> **DIRECTIVE**
Arrange the records between the lines holding "Count the number" and "List the labels", inclusive, as a Markdown table with the columns Row and Line, one non-blank line per row. Leave the pictures out.

> **SOURCE RECORDS**
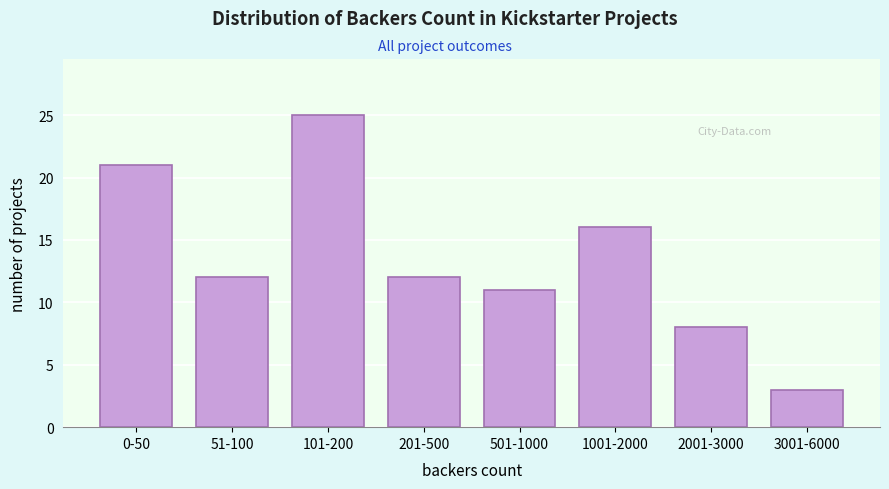

Reading right to left, extract all data points from this chart.

3001-6000=3	2001-3000=8	1001-2000=16	501-1000=11	201-500=12	101-200=25	51-100=12	0-50=21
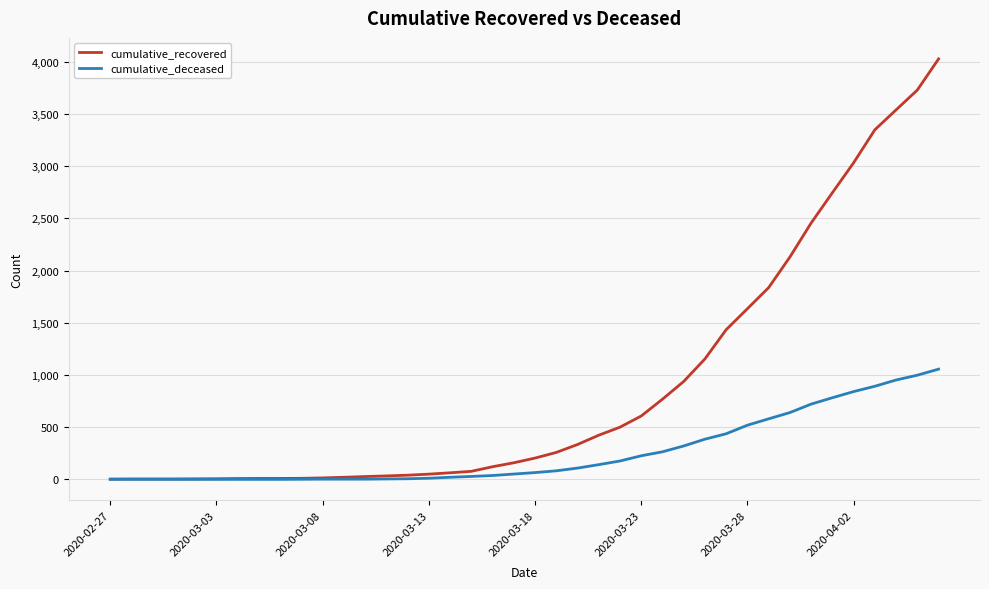

Rank the series by their average value, from lowest to highest.

cumulative_deceased, cumulative_recovered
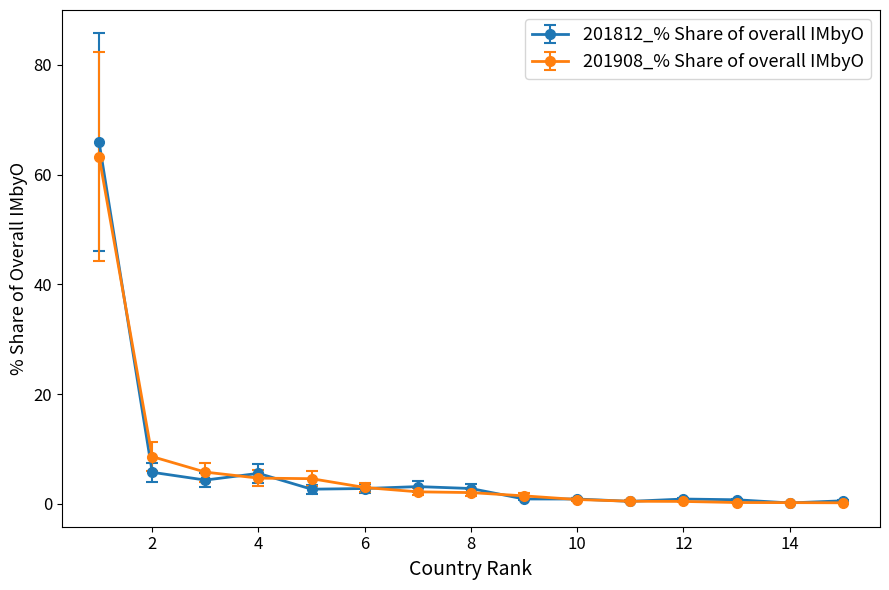

Count the number of data series in this chart.

2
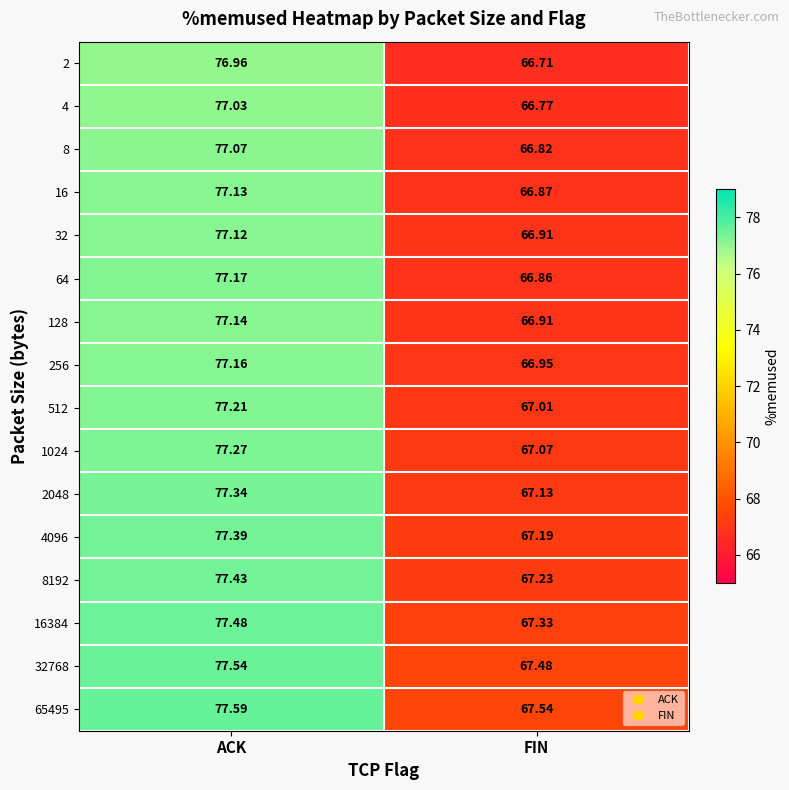

How many categories are shown in the chart?

2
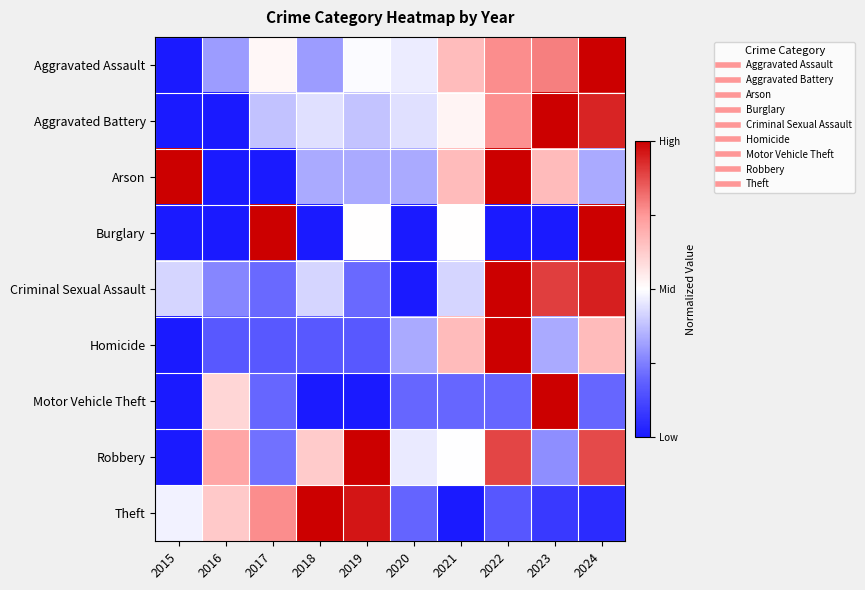

At how many categories does at least one series exceed 0?

10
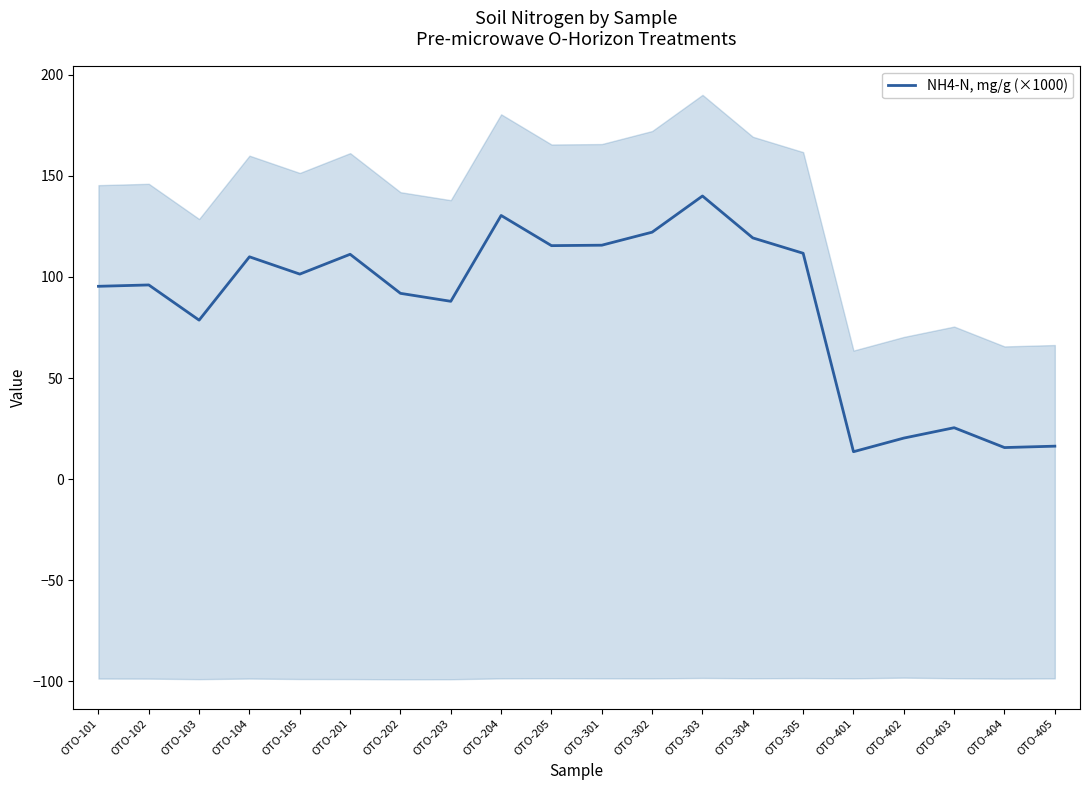

List the labels in order of value, largest first.

OTO-303, OTO-204, OTO-302, OTO-304, OTO-301, OTO-205, OTO-305, OTO-201, OTO-104, OTO-105, OTO-102, OTO-101, OTO-202, OTO-203, OTO-103, OTO-403, OTO-402, OTO-405, OTO-404, OTO-401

> **RESULT OF THIS TASK**
| Row | Line |
|---|---|
| 1 | Count the number of data series in this chart. |
| 2 | 2 |
| 3 | How many categories are shown in the chart? |
| 4 | 2 |
| 5 | At how many categories does at least one series exceed 0? |
| 6 | 10 |
| 7 | List the labels in order of value, largest first. |